Patiemment, Fincher attendait que Martin développe sa pensée. Les phrases étaient longues à venir.

«L'école, nos parents, notre entourage nous forgent des grilles de lecture préconçues du monde. Nous regardons tout à travers ces prismes déformants. Résultat: personne ne voit ce qui se passe vraiment.

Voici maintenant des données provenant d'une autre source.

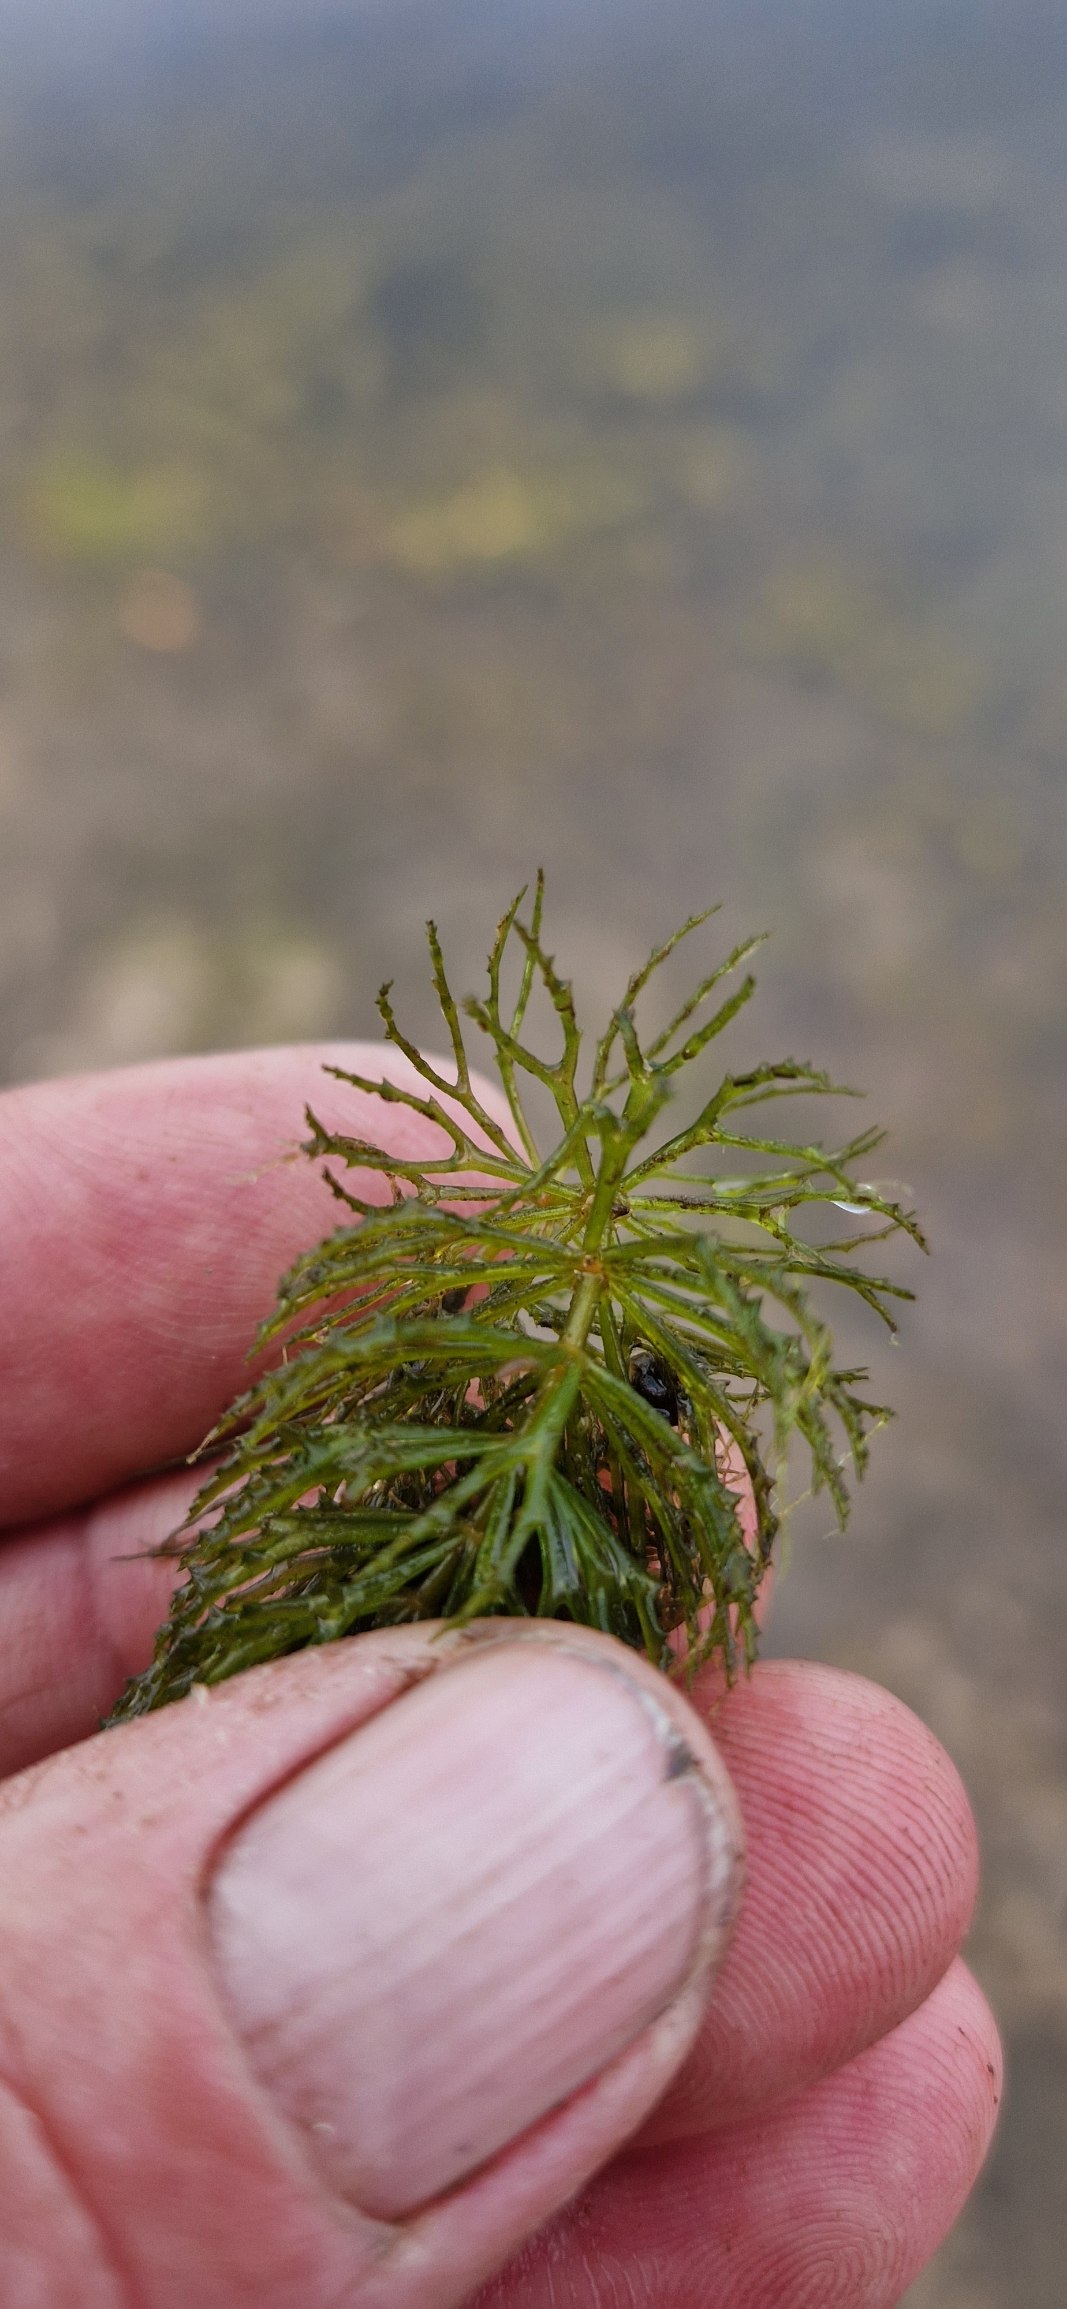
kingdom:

Nous ne voyons que ce que nous avons envie de voir au préalable. Nous réécrivons sans cesse le monde pour qu'il confirme nos préjugés. L'observateur modifie ce qu'il observe.» La remarque amusa le neuropsy­chiatre qui l'observa différemment.

«Pour moi, être malade est une défaite. Pour moi, être handicapé est une honte. Quand je communique avec les autres, je leur demande inconsciemment de me le rappeler. Je ne peux pas m'en empêcher.»

Le savant était impressionné par l'efficacité de Jean-Louis Martin. Il tapait maintenant presque aussi vite qu'une secré­taire. Il était à peine en dessous de la vitesse d'élocution nor­male. La fonction crée l'organe. Le temps passé à écrire ses livres ne lui avait pas donné la gloire littéraire mais lui avait apporté une vivacité étonnante.

— En prendre conscience, c'est déjà commencer à se libérer de ses préjugés, répondit-il.

«En fait, nous ne laissons pas le réel exister. Nous arrivons avec des croyances et, si le réel les contredit, nous nous débrouillons pour le comprendre de travers. Par exemple, si je suis persuadé que les gens vont me repousser parce qu'ils s'apercevront que je suis handicapé et qu'ils ne me repoussent pas, je me mettrai à interpréter de travers la moindre de leur allusion pour pouvoir dire: «Vous voyez, ils me repoussent parce que je suis handicapé.»

— C'est le principe de la paranoïa. La peur fabrique le danger.

Samuel Fincher essuya la bave qui coulait derechef.

«C'est pire que ça. Nous agressons le réel. Nous inventons en permanence une réalité confortable rien que pour nous, et si cette réalité ne s'accorde pas à celle des autres nous nions celle des autres!»

L'œil de Jean-Louis Martin exprimait la colère ou bien l'enthousiasme, nul n'aurait pu trancher. «Je crois que nous sommes tous fous, docteur. Car nous déformons le réel et nous sommes incapables de l'accepter tel qu'il est. Les gens qui paraissent les plus sympathiques aux autres sont ceux qui sont les plus aptes à dissimuler leur perception du réel pour donner l'impression qu'ils acceptent celle des autres. Si nous révélions tous ce que nous pensons vraiment nous ne ferions que nous disputer.»